As in years past, it also found a continued emphasis on talent management.
“We expect to see business process re-engineering and strategic decision making figure prominently in HR transformation efforts aiming to keep the HR function focused, efficient and effective,” the report said.
“This is supported by data points that reveal HR’s ambitious plans involving structural changes, continued investment in technology and the alignment of the function with business goals.”
“Successful HR leaders prioritise opportunities to make their organisations more agile and flexible”
The 2014 HR Service Delivery and Technology Survey also found that HR technology spending continues to be strong, in spite of some cost reductions in other areas of HR.
“We believe this reflects an understanding that technology is a large and increasingly important driver of HR effectiveness and efficiency,” the report said.
These investments are directed mostly toward the implementation of new technology and new functionality, including HR portals, talent management solutions, mobile access services and leading software-as-a-service systems.
The report also found that in order to maintain a strategic advantage, HR organisations are continuing to create insights using numerous data sources.

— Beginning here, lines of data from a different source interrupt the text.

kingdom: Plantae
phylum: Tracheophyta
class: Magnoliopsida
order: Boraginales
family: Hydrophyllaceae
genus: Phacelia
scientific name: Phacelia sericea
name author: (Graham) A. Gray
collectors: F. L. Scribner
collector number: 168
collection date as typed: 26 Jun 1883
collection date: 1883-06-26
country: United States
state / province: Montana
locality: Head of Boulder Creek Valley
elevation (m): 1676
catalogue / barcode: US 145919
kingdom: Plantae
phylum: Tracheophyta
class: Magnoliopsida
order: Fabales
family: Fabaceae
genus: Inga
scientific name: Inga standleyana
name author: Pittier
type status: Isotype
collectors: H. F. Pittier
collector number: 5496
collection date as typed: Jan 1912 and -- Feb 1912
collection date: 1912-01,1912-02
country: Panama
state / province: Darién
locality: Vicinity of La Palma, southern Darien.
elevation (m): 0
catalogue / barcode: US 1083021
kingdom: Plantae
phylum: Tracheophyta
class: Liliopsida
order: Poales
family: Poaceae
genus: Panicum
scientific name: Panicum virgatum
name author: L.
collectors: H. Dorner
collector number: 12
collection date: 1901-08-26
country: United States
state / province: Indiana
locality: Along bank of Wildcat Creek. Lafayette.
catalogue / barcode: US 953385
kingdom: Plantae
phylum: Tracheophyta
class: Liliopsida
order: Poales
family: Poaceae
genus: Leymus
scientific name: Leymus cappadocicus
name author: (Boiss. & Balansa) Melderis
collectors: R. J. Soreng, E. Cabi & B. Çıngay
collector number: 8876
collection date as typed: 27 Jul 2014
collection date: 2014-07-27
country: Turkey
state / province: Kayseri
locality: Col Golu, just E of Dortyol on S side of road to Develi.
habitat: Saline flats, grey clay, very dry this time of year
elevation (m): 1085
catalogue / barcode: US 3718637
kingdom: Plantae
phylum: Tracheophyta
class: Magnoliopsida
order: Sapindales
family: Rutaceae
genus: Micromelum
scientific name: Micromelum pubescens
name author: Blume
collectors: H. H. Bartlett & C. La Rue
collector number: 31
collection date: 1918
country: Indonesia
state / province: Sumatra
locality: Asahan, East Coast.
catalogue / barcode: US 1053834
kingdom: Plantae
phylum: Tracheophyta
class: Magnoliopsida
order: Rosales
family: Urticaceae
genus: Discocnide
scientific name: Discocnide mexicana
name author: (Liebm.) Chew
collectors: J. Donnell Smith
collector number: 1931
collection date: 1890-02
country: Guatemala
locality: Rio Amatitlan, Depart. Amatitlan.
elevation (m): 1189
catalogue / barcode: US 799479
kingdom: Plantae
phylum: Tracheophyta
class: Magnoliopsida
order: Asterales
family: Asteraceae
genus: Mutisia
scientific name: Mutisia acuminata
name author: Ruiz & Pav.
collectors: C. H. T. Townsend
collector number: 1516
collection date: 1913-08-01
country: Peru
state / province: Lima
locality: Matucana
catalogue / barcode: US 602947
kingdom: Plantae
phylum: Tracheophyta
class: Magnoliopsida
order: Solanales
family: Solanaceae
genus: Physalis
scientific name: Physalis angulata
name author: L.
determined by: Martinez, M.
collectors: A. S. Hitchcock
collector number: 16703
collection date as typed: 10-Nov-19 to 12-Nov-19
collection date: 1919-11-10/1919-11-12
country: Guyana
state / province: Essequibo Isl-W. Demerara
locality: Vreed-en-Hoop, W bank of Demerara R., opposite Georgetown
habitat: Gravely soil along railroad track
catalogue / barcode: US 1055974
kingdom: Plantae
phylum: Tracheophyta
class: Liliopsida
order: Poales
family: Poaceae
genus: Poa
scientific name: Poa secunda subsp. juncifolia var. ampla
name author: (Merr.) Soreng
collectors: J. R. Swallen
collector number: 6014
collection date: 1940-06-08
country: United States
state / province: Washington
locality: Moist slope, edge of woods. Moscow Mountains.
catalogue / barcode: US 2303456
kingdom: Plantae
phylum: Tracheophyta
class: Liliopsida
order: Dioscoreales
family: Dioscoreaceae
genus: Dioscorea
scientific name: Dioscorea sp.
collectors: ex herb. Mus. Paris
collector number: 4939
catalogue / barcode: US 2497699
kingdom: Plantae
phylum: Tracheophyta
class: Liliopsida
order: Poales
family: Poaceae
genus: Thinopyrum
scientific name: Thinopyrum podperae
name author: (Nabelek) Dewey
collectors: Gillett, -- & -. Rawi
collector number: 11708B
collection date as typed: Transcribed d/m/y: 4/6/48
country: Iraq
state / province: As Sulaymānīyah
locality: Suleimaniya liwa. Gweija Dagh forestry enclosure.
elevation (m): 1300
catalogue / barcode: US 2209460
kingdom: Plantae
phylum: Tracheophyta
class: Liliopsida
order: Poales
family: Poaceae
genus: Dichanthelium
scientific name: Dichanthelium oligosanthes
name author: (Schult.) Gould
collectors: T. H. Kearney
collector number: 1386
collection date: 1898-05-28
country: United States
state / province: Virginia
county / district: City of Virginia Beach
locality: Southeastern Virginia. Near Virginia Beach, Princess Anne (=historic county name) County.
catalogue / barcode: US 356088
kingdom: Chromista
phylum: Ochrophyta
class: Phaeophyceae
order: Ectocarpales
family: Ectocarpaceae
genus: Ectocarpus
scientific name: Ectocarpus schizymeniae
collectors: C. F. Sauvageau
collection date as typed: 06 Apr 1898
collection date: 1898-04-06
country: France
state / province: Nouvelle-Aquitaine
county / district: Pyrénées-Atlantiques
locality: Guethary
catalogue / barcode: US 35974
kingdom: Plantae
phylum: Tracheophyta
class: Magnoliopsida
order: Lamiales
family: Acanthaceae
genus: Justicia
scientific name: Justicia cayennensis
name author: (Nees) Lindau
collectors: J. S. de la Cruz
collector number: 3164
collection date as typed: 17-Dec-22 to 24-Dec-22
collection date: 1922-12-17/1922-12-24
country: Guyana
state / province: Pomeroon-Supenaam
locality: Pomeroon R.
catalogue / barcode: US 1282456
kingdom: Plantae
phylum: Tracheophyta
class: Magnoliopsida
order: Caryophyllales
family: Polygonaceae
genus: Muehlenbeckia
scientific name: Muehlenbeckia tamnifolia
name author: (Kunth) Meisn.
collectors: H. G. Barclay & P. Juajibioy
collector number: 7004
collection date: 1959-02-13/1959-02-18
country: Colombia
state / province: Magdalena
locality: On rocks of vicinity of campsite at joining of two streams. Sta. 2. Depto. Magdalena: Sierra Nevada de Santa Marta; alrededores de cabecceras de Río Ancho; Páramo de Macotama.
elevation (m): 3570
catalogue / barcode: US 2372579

One of the most critical of these sources is the employee engagement survey, and more than half of the respondents survey their employees every two years or more frequently, and of those, 33 per cent report they use the results to influence transformation within their organisation while 30 per cent feel they could do more.
“Our daily work as HR professionals has tangible and immediate implications for the workforce and the organisation as a whole,” the report said.
“Successful HR leaders prioritise opportunities to make their organisations more agile and flexible by addressing technology, structural and process challenges.
“The key to making the right choices is to prioritise strategic needs and match them with the right service delivery solutions.”